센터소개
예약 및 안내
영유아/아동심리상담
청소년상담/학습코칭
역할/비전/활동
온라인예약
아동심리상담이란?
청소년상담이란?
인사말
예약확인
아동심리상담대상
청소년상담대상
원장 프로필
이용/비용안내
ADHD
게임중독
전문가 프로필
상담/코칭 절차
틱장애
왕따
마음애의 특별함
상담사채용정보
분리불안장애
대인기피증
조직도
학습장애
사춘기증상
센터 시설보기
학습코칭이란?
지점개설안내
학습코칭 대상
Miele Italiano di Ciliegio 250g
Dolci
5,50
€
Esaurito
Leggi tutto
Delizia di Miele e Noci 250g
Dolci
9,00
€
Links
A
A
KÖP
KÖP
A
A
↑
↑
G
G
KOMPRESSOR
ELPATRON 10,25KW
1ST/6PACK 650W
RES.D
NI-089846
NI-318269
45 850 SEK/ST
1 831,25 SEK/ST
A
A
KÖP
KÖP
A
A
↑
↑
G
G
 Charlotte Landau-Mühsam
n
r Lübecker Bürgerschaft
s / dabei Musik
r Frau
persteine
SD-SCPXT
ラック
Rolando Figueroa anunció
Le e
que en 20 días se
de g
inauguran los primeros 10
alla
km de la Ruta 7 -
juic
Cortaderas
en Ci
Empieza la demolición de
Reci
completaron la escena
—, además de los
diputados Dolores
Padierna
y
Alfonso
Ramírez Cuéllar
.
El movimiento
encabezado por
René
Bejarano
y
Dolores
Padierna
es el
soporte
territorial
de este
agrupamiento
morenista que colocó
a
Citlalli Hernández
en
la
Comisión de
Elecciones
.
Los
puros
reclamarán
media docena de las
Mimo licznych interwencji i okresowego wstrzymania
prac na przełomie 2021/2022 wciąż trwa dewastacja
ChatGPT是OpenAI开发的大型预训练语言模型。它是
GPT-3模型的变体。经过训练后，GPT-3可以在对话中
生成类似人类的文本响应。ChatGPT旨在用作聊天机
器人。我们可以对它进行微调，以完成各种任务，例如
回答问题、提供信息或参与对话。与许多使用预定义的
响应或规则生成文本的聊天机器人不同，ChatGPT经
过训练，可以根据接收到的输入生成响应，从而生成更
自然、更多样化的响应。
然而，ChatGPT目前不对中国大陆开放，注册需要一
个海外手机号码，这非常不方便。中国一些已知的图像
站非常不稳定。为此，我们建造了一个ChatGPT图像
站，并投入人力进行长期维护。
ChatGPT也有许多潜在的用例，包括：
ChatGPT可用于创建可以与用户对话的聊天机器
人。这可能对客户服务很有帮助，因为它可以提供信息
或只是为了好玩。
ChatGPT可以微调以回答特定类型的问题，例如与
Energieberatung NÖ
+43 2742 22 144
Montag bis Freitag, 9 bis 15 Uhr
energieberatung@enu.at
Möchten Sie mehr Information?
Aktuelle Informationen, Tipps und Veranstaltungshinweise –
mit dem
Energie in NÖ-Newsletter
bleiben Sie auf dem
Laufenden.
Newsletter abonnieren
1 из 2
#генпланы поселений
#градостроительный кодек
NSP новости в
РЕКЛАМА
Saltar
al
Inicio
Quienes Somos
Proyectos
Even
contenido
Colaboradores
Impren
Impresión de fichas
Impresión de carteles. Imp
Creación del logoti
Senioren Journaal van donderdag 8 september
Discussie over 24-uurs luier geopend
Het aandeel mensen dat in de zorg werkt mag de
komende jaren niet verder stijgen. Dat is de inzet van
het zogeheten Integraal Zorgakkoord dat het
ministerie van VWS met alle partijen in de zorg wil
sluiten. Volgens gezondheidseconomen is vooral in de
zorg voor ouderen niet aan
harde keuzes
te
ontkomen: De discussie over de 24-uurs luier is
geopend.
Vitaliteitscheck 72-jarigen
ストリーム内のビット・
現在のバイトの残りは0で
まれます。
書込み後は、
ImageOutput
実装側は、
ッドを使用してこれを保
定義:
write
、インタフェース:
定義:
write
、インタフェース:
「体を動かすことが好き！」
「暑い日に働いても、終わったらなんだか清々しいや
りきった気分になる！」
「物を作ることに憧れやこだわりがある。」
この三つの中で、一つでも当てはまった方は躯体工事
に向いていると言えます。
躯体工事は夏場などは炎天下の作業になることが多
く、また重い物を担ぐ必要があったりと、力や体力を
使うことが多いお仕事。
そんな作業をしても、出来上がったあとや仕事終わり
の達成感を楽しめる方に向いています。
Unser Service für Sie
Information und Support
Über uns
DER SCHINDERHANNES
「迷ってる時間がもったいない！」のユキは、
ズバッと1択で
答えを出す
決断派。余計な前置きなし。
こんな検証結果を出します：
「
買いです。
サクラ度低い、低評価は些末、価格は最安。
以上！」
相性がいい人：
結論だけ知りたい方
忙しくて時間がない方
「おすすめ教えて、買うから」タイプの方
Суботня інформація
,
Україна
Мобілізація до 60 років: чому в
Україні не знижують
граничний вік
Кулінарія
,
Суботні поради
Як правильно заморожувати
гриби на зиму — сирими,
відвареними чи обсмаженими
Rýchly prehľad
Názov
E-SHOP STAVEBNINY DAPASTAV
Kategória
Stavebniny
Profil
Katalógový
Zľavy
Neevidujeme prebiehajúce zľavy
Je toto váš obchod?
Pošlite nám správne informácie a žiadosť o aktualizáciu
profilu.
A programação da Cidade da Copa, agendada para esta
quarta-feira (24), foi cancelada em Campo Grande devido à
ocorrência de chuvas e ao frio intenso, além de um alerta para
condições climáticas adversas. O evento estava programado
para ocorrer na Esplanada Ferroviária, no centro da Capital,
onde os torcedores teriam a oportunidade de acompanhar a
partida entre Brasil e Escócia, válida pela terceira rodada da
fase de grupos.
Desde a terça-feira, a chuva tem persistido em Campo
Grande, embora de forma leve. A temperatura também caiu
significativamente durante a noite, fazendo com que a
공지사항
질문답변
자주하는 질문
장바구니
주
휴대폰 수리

• _Task_: Reproduce every row above word for word, with nothing changed.

• _Solved problem_:
센터소개
예약 및 안내
영유아/아동심리상담
청소년상담/학습코칭
역할/비전/활동
온라인예약
아동심리상담이란?
청소년상담이란?
인사말
예약확인
아동심리상담대상
청소년상담대상
원장 프로필
이용/비용안내
ADHD
게임중독
전문가 프로필
상담/코칭 절차
틱장애
왕따
마음애의 특별함
상담사채용정보
분리불안장애
대인기피증
조직도
학습장애
사춘기증상
센터 시설보기
학습코칭이란?
지점개설안내
학습코칭 대상
Miele Italiano di Ciliegio 250g
Dolci
5,50
€
Esaurito
Leggi tutto
Delizia di Miele e Noci 250g
Dolci
9,00
€
Links
A
A
KÖP
KÖP
A
A
↑
↑
G
G
KOMPRESSOR
ELPATRON 10,25KW
1ST/6PACK 650W
RES.D
NI-089846
NI-318269
45 850 SEK/ST
1 831,25 SEK/ST
A
A
KÖP
KÖP
A
A
↑
↑
G
G
 Charlotte Landau-Mühsam
n
r Lübecker Bürgerschaft
s / dabei Musik
r Frau
persteine
SD-SCPXT
ラック
Rolando Figueroa anunció
Le e
que en 20 días se
de g
inauguran los primeros 10
alla
km de la Ruta 7 -
juic
Cortaderas
en Ci
Empieza la demolición de
Reci
completaron la escena
—, además de los
diputados Dolores
Padierna
y
Alfonso
Ramírez Cuéllar
.
El movimiento
encabezado por
René
Bejarano
y
Dolores
Padierna
es el
soporte
territorial
de este
agrupamiento
morenista que colocó
a
Citlalli Hernández
en
la
Comisión de
Elecciones
.
Los
puros
reclamarán
media docena de las
Mimo licznych interwencji i okresowego wstrzymania
prac na przełomie 2021/2022 wciąż trwa dewastacja
ChatGPT是OpenAI开发的大型预训练语言模型。它是
GPT-3模型的变体。经过训练后，GPT-3可以在对话中
生成类似人类的文本响应。ChatGPT旨在用作聊天机
器人。我们可以对它进行微调，以完成各种任务，例如
回答问题、提供信息或参与对话。与许多使用预定义的
响应或规则生成文本的聊天机器人不同，ChatGPT经
过训练，可以根据接收到的输入生成响应，从而生成更
自然、更多样化的响应。
然而，ChatGPT目前不对中国大陆开放，注册需要一
个海外手机号码，这非常不方便。中国一些已知的图像
站非常不稳定。为此，我们建造了一个ChatGPT图像
站，并投入人力进行长期维护。
ChatGPT也有许多潜在的用例，包括：
ChatGPT可用于创建可以与用户对话的聊天机器
人。这可能对客户服务很有帮助，因为它可以提供信息
或只是为了好玩。
ChatGPT可以微调以回答特定类型的问题，例如与
Energieberatung NÖ
+43 2742 22 144
Montag bis Freitag, 9 bis 15 Uhr
energieberatung@enu.at
Möchten Sie mehr Information?
Aktuelle Informationen, Tipps und Veranstaltungshinweise –
mit dem
Energie in NÖ-Newsletter
bleiben Sie auf dem
Laufenden.
Newsletter abonnieren
1 из 2
#генпланы поселений
#градостроительный кодек
NSP новости в
РЕКЛАМА
Saltar
al
Inicio
Quienes Somos
Proyectos
Even
contenido
Colaboradores
Impren
Impresión de fichas
Impresión de carteles. Imp
Creación del logoti
Senioren Journaal van donderdag 8 september
Discussie over 24-uurs luier geopend
Het aandeel mensen dat in de zorg werkt mag de
komende jaren niet verder stijgen. Dat is de inzet van
het zogeheten Integraal Zorgakkoord dat het
ministerie van VWS met alle partijen in de zorg wil
sluiten. Volgens gezondheidseconomen is vooral in de
zorg voor ouderen niet aan
harde keuzes
te
ontkomen: De discussie over de 24-uurs luier is
geopend.
Vitaliteitscheck 72-jarigen
ストリーム内のビット・
現在のバイトの残りは0で
まれます。
書込み後は、
ImageOutput
実装側は、
ッドを使用してこれを保
定義:
write
、インタフェース:
定義:
write
、インタフェース:
「体を動かすことが好き！」
「暑い日に働いても、終わったらなんだか清々しいや
りきった気分になる！」
「物を作ることに憧れやこだわりがある。」
この三つの中で、一つでも当てはまった方は躯体工事
に向いていると言えます。
躯体工事は夏場などは炎天下の作業になることが多
く、また重い物を担ぐ必要があったりと、力や体力を
使うことが多いお仕事。
そんな作業をしても、出来上がったあとや仕事終わり
の達成感を楽しめる方に向いています。
Unser Service für Sie
Information und Support
Über uns
DER SCHINDERHANNES
「迷ってる時間がもったいない！」のユキは、
ズバッと1択で
答えを出す
決断派。余計な前置きなし。
こんな検証結果を出します：
「
買いです。
サクラ度低い、低評価は些末、価格は最安。
以上！」
相性がいい人：
結論だけ知りたい方
忙しくて時間がない方
「おすすめ教えて、買うから」タイプの方
Суботня інформація
,
Україна
Мобілізація до 60 років: чому в
Україні не знижують
граничний вік
Кулінарія
,
Суботні поради
Як правильно заморожувати
гриби на зиму — сирими,
відвареними чи обсмаженими
Rýchly prehľad
Názov
E-SHOP STAVEBNINY DAPASTAV
Kategória
Stavebniny
Profil
Katalógový
Zľavy
Neevidujeme prebiehajúce zľavy
Je toto váš obchod?
Pošlite nám správne informácie a žiadosť o aktualizáciu
profilu.
A programação da Cidade da Copa, agendada para esta
quarta-feira (24), foi cancelada em Campo Grande devido à
ocorrência de chuvas e ao frio intenso, além de um alerta para
condições climáticas adversas. O evento estava programado
para ocorrer na Esplanada Ferroviária, no centro da Capital,
onde os torcedores teriam a oportunidade de acompanhar a
partida entre Brasil e Escócia, válida pela terceira rodada da
fase de grupos.
Desde a terça-feira, a chuva tem persistido em Campo
Grande, embora de forma leve. A temperatura também caiu
significativamente durante a noite, fazendo com que a
공지사항
질문답변
자주하는 질문
장바구니
주
휴대폰 수리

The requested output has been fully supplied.